Vu le trou abyssal dans les caisses publiques, les projets de taxation du patrimoine en général, boursier ou immobilier, vont revenir sur la table. Est-ce une option pour le MR ?
On peut en discuter à une condition : que l’on baisse la fiscalité sur les classes populaires et moyennes, que l’on baisse la fiscalité sur le travail. Le problème avec la gauche, c’est que, lorsqu’elle vient avec une idée d’impôt, c’est en plus de tout le reste. La volonté du MR est de ne pas augmenter le volume fiscal global. Si l’on augmente les impôts, le seul effet sera de faire redémarrer l’économie belge après celle des autres pays. Mais notre modèle va devoir évoluer. En ce moment, je fais étudier par les services du parti une série de concepts : allocation universelle, globalisation des revenus…
En cas de crise, on en revient toujours à l’État. Réduire la sphère publique, comme le défendent certains penseurs libéraux, est-il souhaitable malgré tout ?
Les libéraux belges n’ont jamais été contre l’État. Nous avons toujours été en faveur de la régulation. Mais on ne peut pas dire, dans un pays où plus de 50 % du PIB relève de dépenses publiques, qu’on a désinvesti au niveau de l’État…
La Banque centrale européenne (BCE) fait marcher la planche à billets. Elle injecte beaucoup de liquidités dans nos économies. Y a-t-il un risque d’hyperinflation ?
Le vrai risque, ce n’est pas l’inflation, c’est la "stagflation" : pas de croissance mais augmentation des prix. Ce serait catastrophique pour les gens qui s’appauvriraient.
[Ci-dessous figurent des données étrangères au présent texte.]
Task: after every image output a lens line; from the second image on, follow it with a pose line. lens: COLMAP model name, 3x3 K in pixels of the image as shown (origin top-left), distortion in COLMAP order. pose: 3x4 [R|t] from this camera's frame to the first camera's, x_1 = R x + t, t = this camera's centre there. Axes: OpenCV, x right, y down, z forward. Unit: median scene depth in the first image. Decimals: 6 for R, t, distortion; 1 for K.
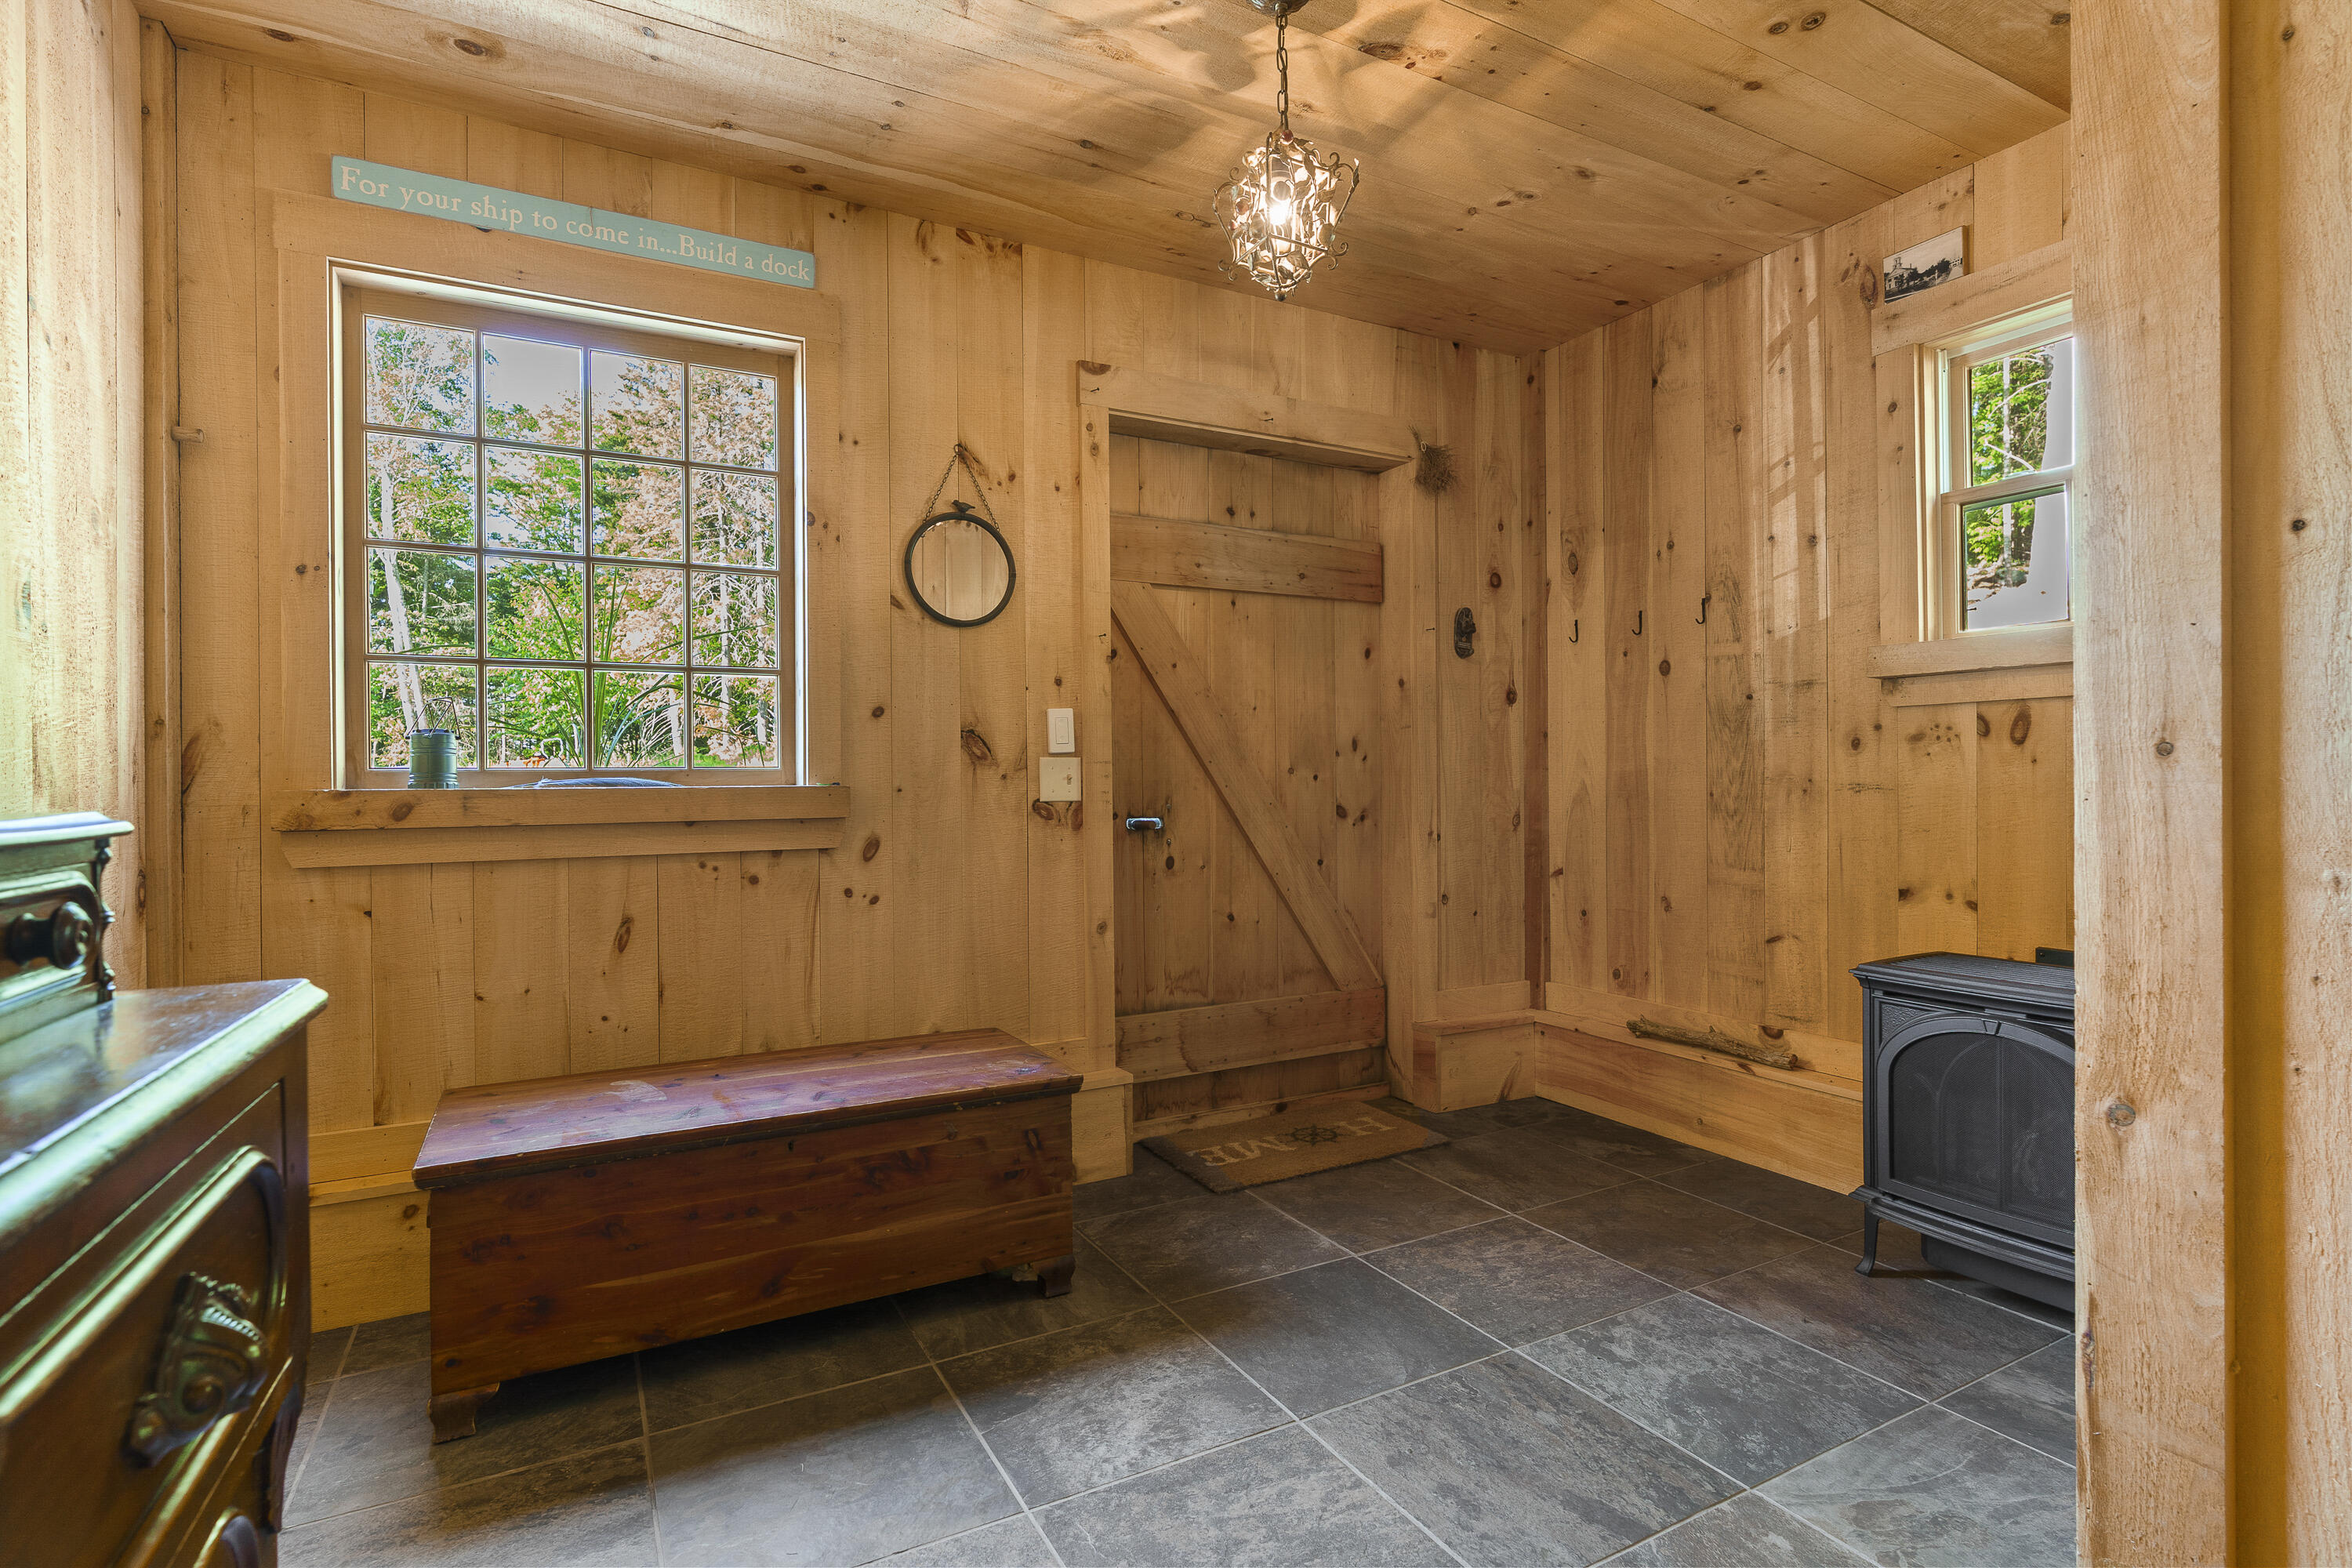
lens RADIAL K [[1138.4, 0, 1173.1], [0, 1138.4, 780.4], [0, 0, 1]] dist [-0.009331, 0.000823]
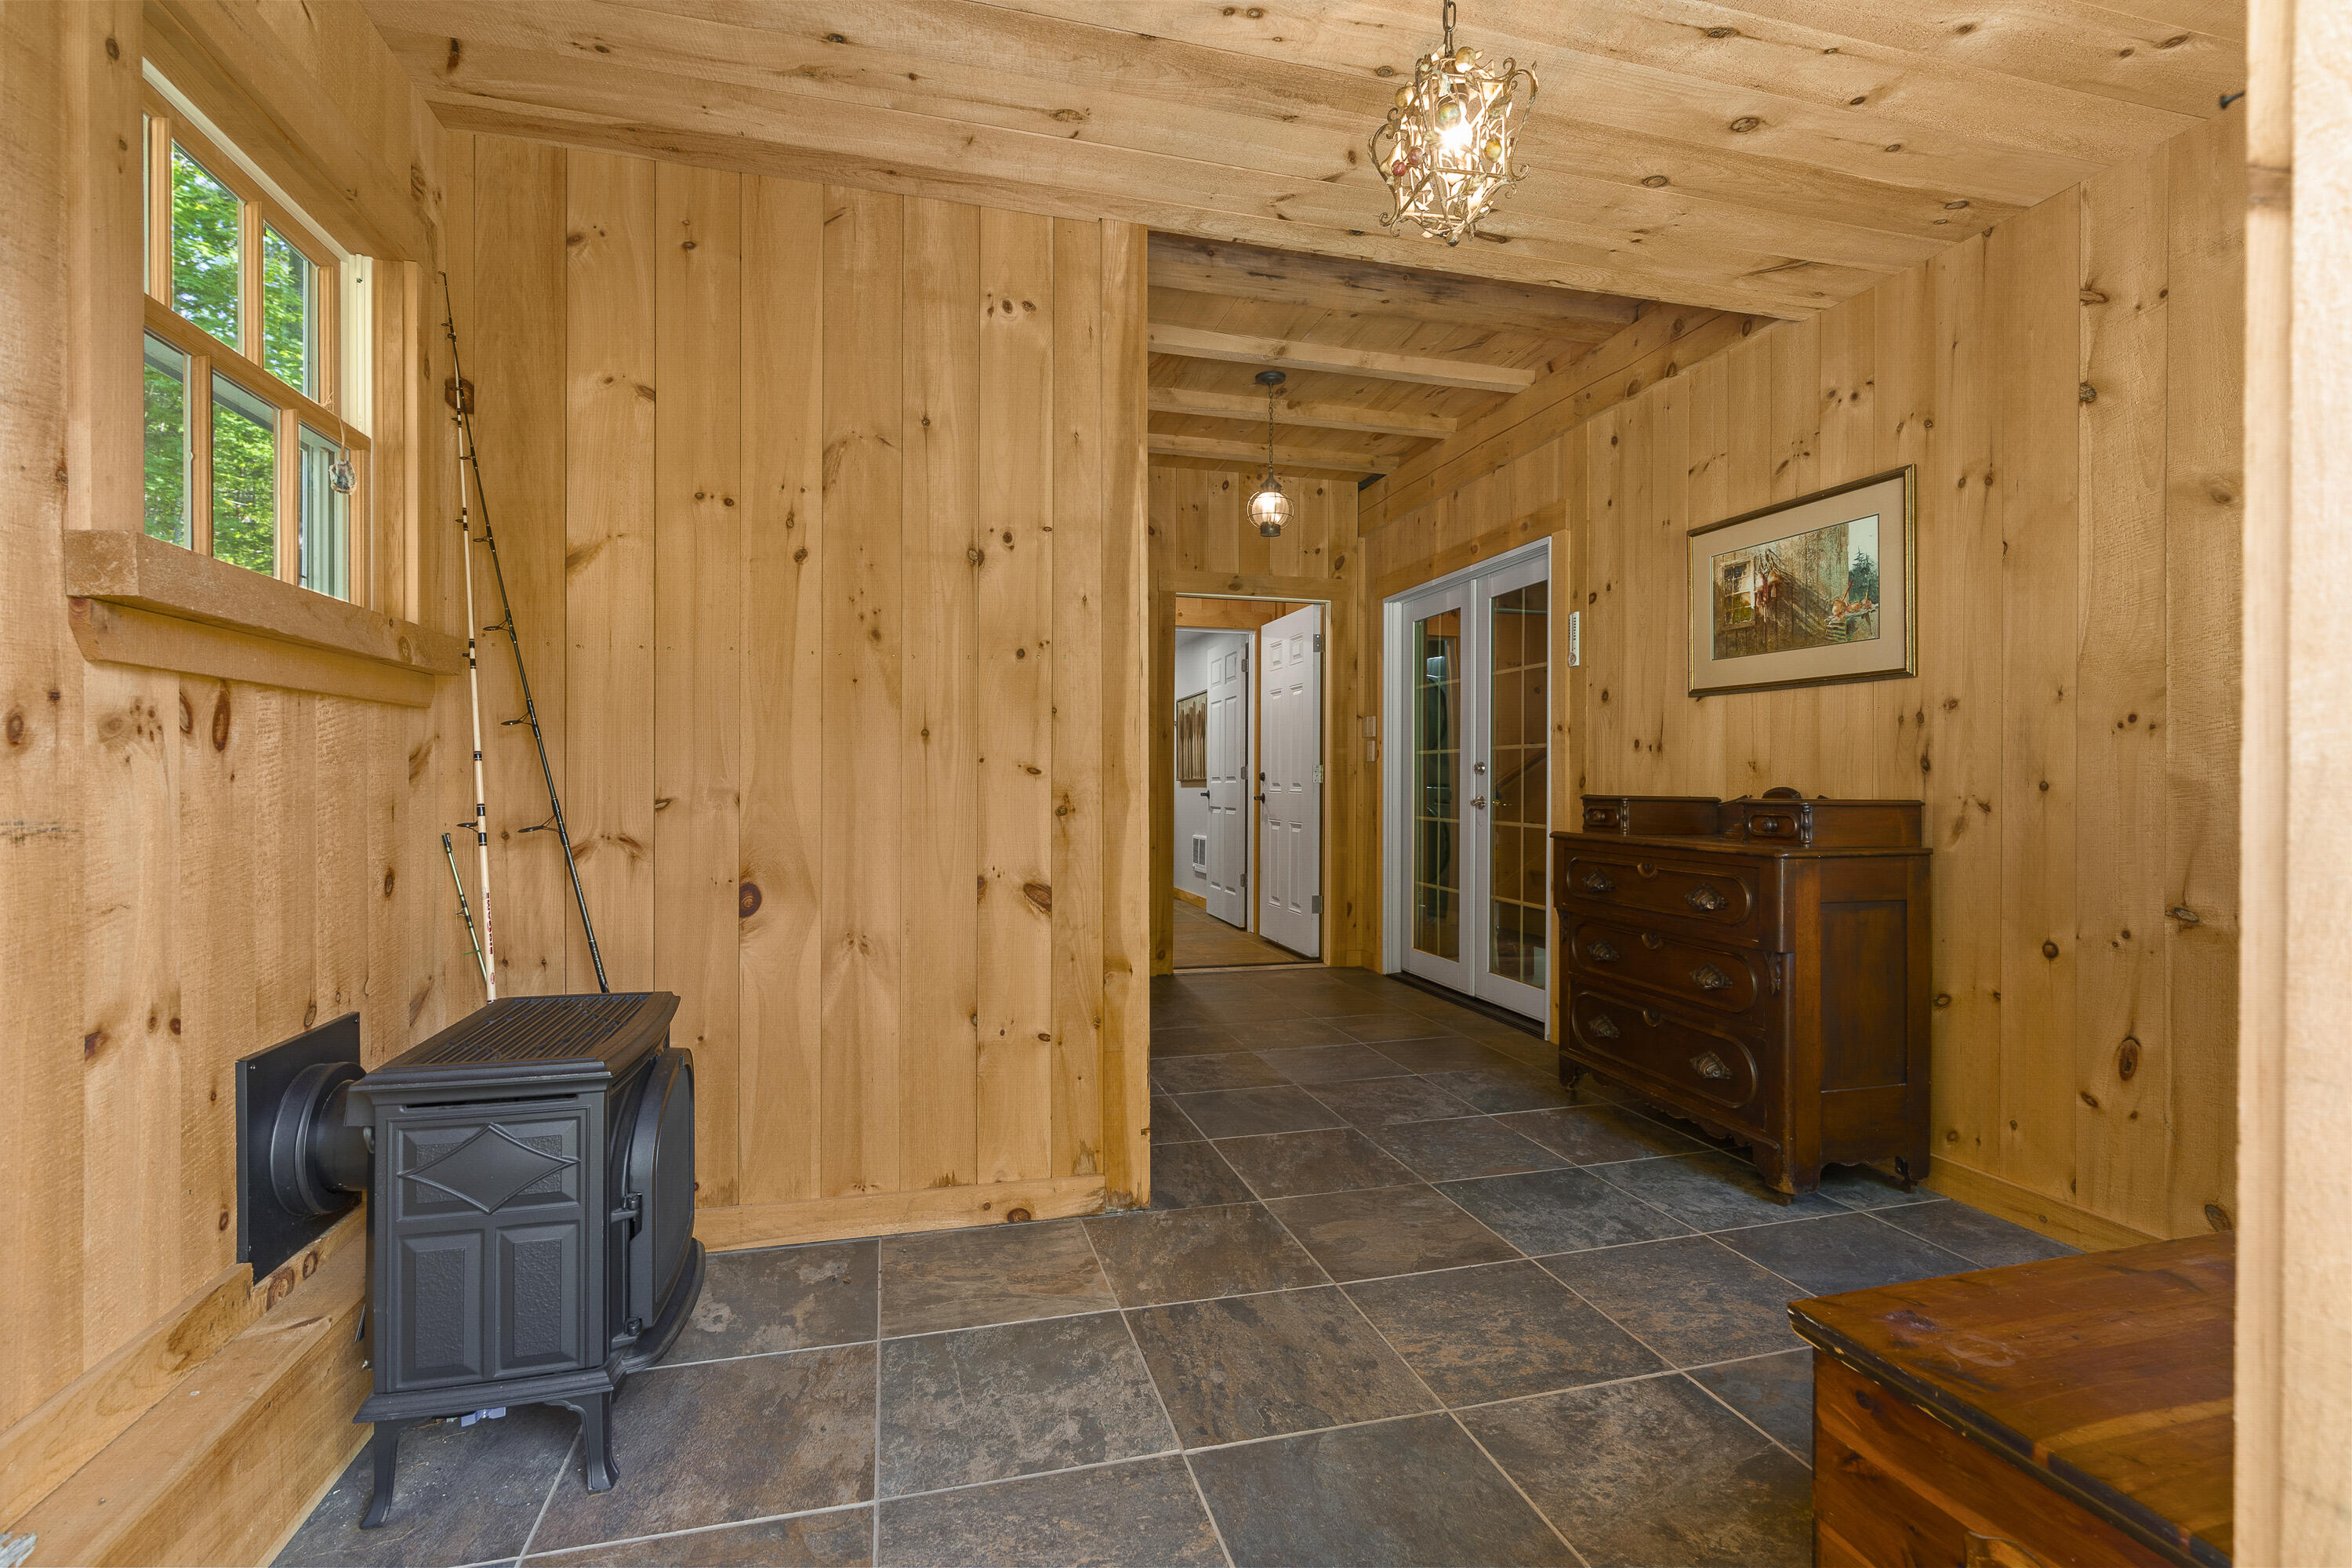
lens RADIAL K [[1072.9, 0, 1165.0], [0, 1072.9, 786.5], [0, 0, 1]] dist [-0.008065, 0.003375]
pose [[-0.971107, 0.003608, 0.238617, 0.127836], [0.003920, 0.999992, 0.000835, -0.014565], [-0.238612, 0.001746, -0.971114, 2.042306]]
C’est un risque réel, c’est le pire des scénarios. Je ne pense pas qu’on va le connaître. Le schéma actuel n’est pas lié à un manque de confiance, à un scandale de production, à la faillite de grandes institutions… Il y a des milliers d’investisseurs dans le monde qui sont morts de faim et qui sont prêts à appuyer sur le champignon une fois que l’élément perturbateur actuel aura disparu. L’enjeu d’aujourd’hui, c’est de permettre la relance très vite et éviter les faillites entre-temps.